- **ABOUT THIS TASK**:
Reproduce every entry below exactly, minus the pictures.

━━ RECORDED INFORMATION

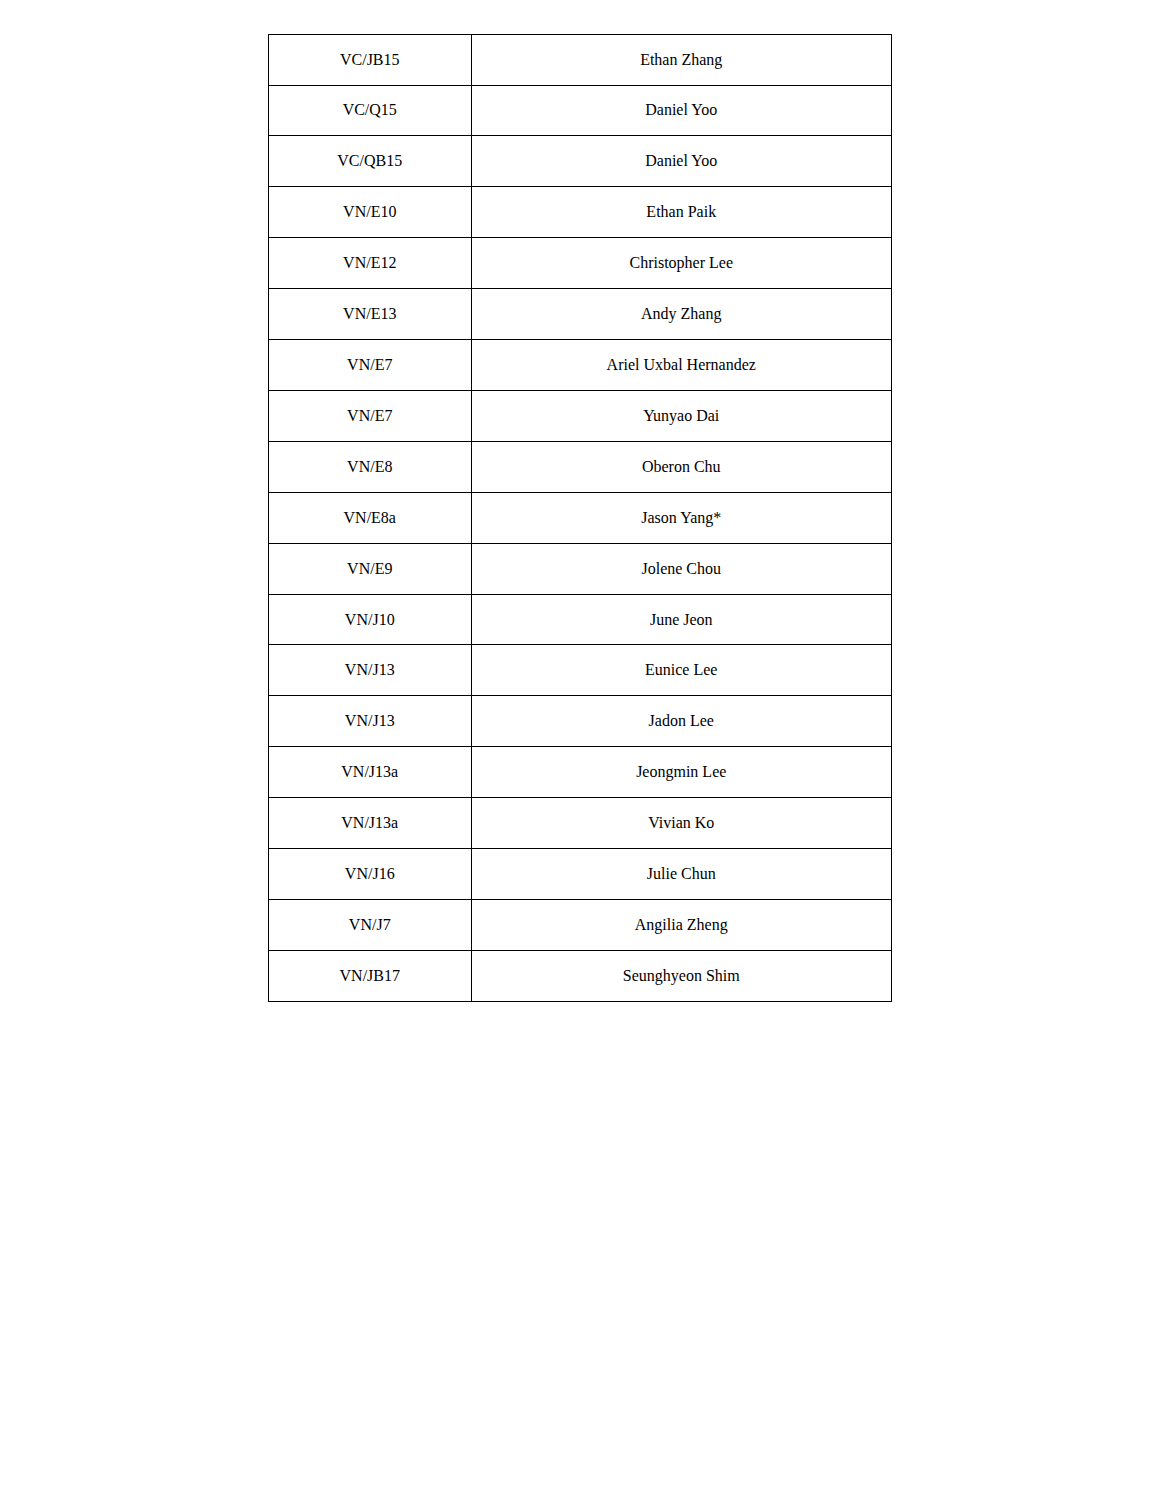| VC/JB15 | Ethan Zhang |
| VC/Q15 | Daniel Yoo |
| VC/QB15 | Daniel Yoo |
| VN/E10 | Ethan Paik |
| VN/E12 | Christopher Lee |
| VN/E13 | Andy Zhang |
| VN/E7 | Ariel Uxbal Hernandez |
| VN/E7 | Yunyao Dai |
| VN/E8 | Oberon Chu |
| VN/E8a | Jason Yang* |
| VN/E9 | Jolene Chou |
| VN/J10 | June Jeon |
| VN/J13 | Eunice Lee |
| VN/J13 | Jadon Lee |
| VN/J13a | Jeongmin Lee |
| VN/J13a | Vivian Ko |
| VN/J16 | Julie Chun |
| VN/J7 | Angilia Zheng |
| VN/JB17 | Seunghyeon Shim |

━━━━

- **ANSWER BOX**:
| VC/JB15 | Ethan Zhang |
| VC/Q15 | Daniel Yoo |
| VC/QB15 | Daniel Yoo |
| VN/E10 | Ethan Paik |
| VN/E12 | Christopher Lee |
| VN/E13 | Andy Zhang |
| VN/E7 | Ariel Uxbal Hernandez |
| VN/E7 | Yunyao Dai |
| VN/E8 | Oberon Chu |
| VN/E8a | Jason Yang* |
| VN/E9 | Jolene Chou |
| VN/J10 | June Jeon |
| VN/J13 | Eunice Lee |
| VN/J13 | Jadon Lee |
| VN/J13a | Jeongmin Lee |
| VN/J13a | Vivian Ko |
| VN/J16 | Julie Chun |
| VN/J7 | Angilia Zheng |
| VN/JB17 | Seunghyeon Shim |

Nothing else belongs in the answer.